Yes -- and, again, as I found out only by doing that.

>> Having run Linux since RH7, I'm only too familiar with dependency
>> hells. (Maybe Debian has a general solution??)
> 
> Yes - it involves never installing packages from unknown repositories
> using dpkg.  alpine is in the "universe" repository, and if you used
> that (by enabling it in either /etc/apt/sources.list or
> /etc/apt/sources.list.d/ - there should be a commented line somewhere),
> then all the dependencies would have been resolved.

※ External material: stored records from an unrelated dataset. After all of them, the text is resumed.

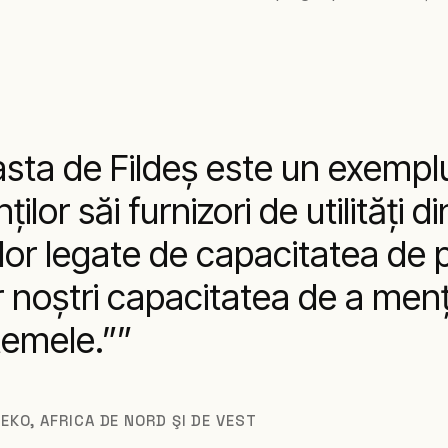
sta de Fildeş este un exemplu 
lor săi furnizori de utilităţi di
lor legate de capacitatea de p
lor noştri capacitatea de a men
temele.”
EKO, AFRICA DE NORD ŞI DE VEST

OK; the place I looked to find about repos must have confused me. I, if
not my wife, will need apps that neither synaptic nor the other installer
seems able out of the box to get. (The other I mean seems to be called
Package Manager, and to use "usr/bin/gnome-app-install" to install.

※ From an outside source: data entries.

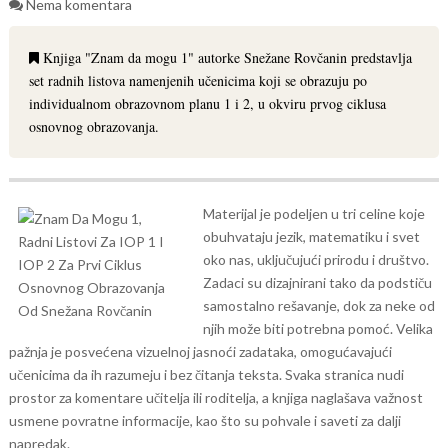
Nema komentara
Knjiga "Znam da mogu 1" autorke Snežane Rovčanin predstavlja
set radnih listova namenjenih učenicima koji se obrazuju po
individualnom obrazovnom planu 1 i 2, u okviru prvog ciklusa
osnovnog obrazovanja.
Materijal je podeljen u tri celine koje
obuhvataju jezik, matematiku i svet
oko nas, uključujući prirodu i društvo.
Zadaci su dizajnirani tako da podstiču
samostalno rešavanje, dok za neke od
njih može biti potrebna pomoć. Velika
pažnja je posvećena vizuelnoj jasnoći zadataka, omogućavajući
učenicima da ih razumeju i bez čitanja teksta. Svaka stranica nudi
prostor za komentare učitelja ili roditelja, a knjiga naglašava važnost
usmene povratne informacije, kao što su pohvale i saveti za dalji
napredak.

> I recommend "sudo dpkg --purge remove alpine", then "sudo aptitude
> update" (after enabling the universe repository), and "sudo aptitude
> install alpine".

The springing point may be your 'after enabling the universe repository'
-- which may prove non-trivial. Again, food for another thread.

I'm starting the sequence you suggest now; it seems to want to check many
doubtless very needful things. Stay tuned.
    
>> But I'm almighty leery of any kind of -f option, let alone an install
>> command with no argument. Do I really want to do that?? What does it
>> mean by "(or specify a solution)"??
> 
> In this case, no you don't want to do that, because you've got a package
> that quite possibly isn't compatible with Ubuntu, but it is generally
> safe.

Hmmm -- 'generally safe' meaning perhaps simply that it's known not to be
malware?

>-f is "fix", which just means do whatever's necessary to resolve
> dependency issues - and it won't do them until it tells you what it
> wants and gives you a chance to respond.

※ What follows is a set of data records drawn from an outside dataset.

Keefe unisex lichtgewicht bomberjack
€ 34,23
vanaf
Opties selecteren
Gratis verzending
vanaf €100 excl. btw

Aha! Ein altes Wort bewaehrt sich leider auch an mir : it's not what you
don't know that does the big damage. It's what you think you know, that
ain't so. I supposed -f for "force" -- erroneously -- to be close to a
unix standard for "force." And failed to question it.

OK, many thanks! There are lots of pointers in this thread, and
especially this post, toward the kinds of things I have to find out about.

LATER : the first cleanup command ran fine : 

btth at SblzUb:~$ sudo dpkg --purge remove alpine
Password:
dpkg - warning: ignoring request to remove remove which isn't installed.
(Reading database ... 87227 files and directories currently installed.)
Removing alpine ...
Purging configuration files for alpine ...
btth at SblzUb:~$

But the next one ran into lots of brambles. So I tried this : 

btth at SblzUb:~$ cd /etc/apt
btth at SblzUb:/etc/apt$ ls
apt.conf    secring.gpg   sources.list~   sources.list.save  trusted.gpg
apt.conf.d  sources.list  sources.list.d  trustdb.gpg        trusted.gpg~
btth at SblzUb:/etc/apt$ ls sources.list.d

[That got no list, despite nano having just assured me sources.list.d was
a directory, but just the prompt back. This seems *very* strange ...]

btth at SblzUb:/etc/apt$ nano -w sources.list.d

[Again, no response -- just the prompt back.]

btth at SblzUb:/etc/apt$ cd sources.list.d
btth at SblzUb:/etc/apt/sources.list.d$ ls
btth at SblzUb:/etc/apt/sources.list.d$

[still no response! What's more, putting sudo in front of it made nano
open -- a new file! Ubuntu says it's there, and won't let me open it.]

I'm stumped -- again.

PS:

A little background may help some of you understand, or even tolerate, my
approach: committed though I am to Fedora for my own use, I can see that
my wife, who takes little interest in computers but does write books --
and who is obviously going to outlive me -- will need something a lot less
subject to change after I'm no longer able to shoot its troubles.

But that means I have to use it, too, at least enough for the purpose;
and, curmudgeon that I am, I'm trying to see how closely I can adapt
either of the obvious candidates to the way I've been doing things. 

If I can do that, I can surely adapt to her needs; if not, maybe I still
can. <sigh>

Once more, much thanks for all the help!

-- 
Beartooth Staffwright, Neo-Redneck, Double Retiree,
Not Quite Clueless Linux Power User : F8, C5.1, U6.06;
I have precious (very precious) little idea where up is.